● **INPUT RECORDS**
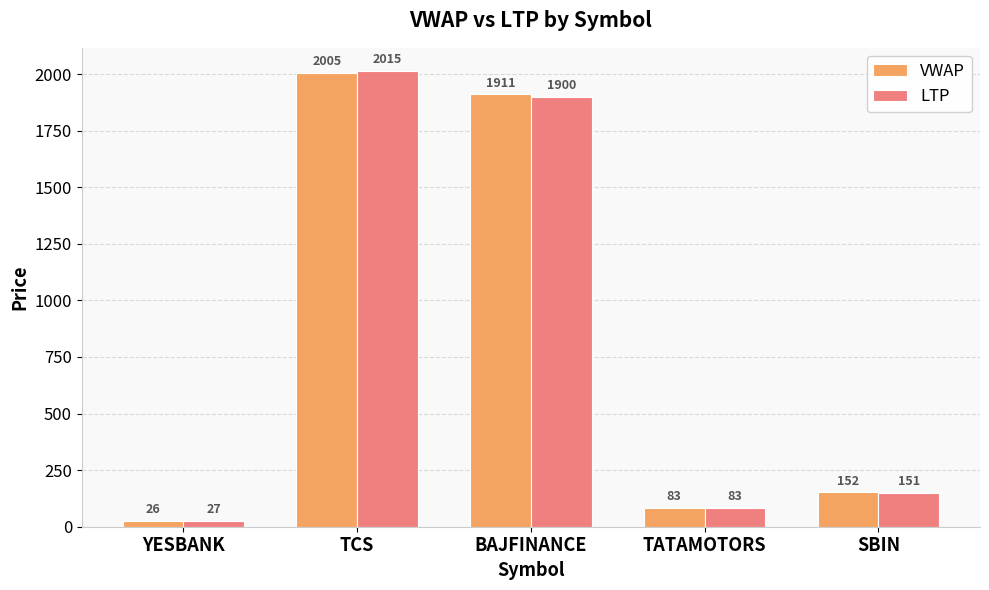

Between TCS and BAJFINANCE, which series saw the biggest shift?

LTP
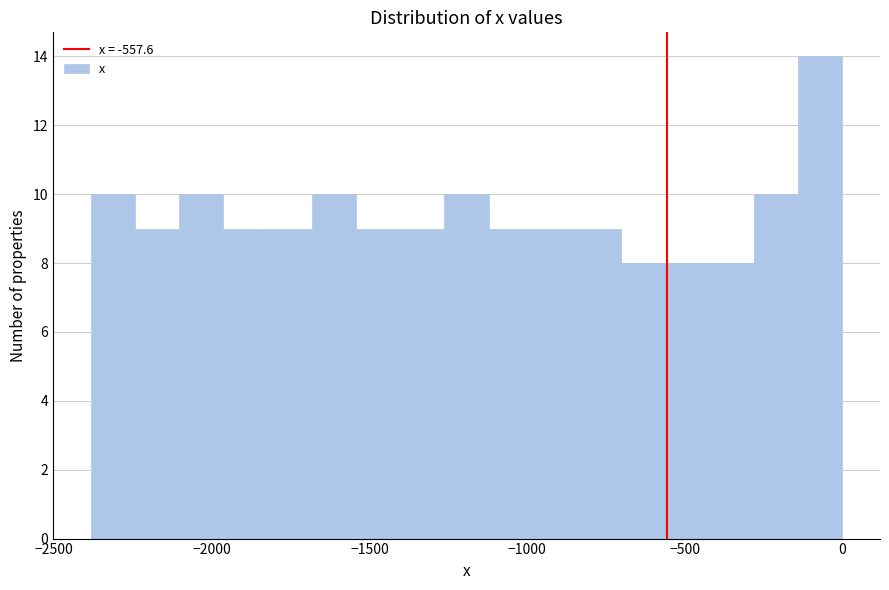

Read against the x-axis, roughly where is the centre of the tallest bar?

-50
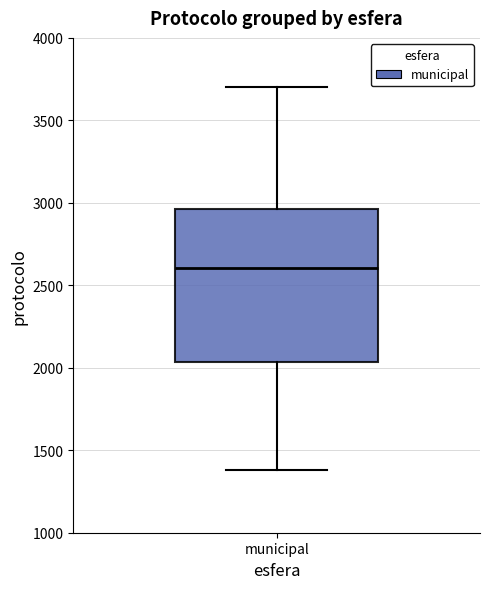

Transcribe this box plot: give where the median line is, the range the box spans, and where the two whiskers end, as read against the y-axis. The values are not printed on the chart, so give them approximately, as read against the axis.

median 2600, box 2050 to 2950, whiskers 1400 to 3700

● **THE PROBLEM**
Arrange the material above as a JSON list of strings with one string per line and no blank lines, and leave out the pictures.

● **REPLY**
[
  "Between TCS and BAJFINANCE, which series saw the biggest shift?",
  "LTP",
  "Read against the x-axis, roughly where is the centre of the tallest bar?",
  "-50",
  "Transcribe this box plot: give where the median line is, the range the box spans, and where the two whiskers end, as read against the y-axis. The values are not printed on the chart, so give them approximately, as read against the axis.",
  "median 2600, box 2050 to 2950, whiskers 1400 to 3700"
]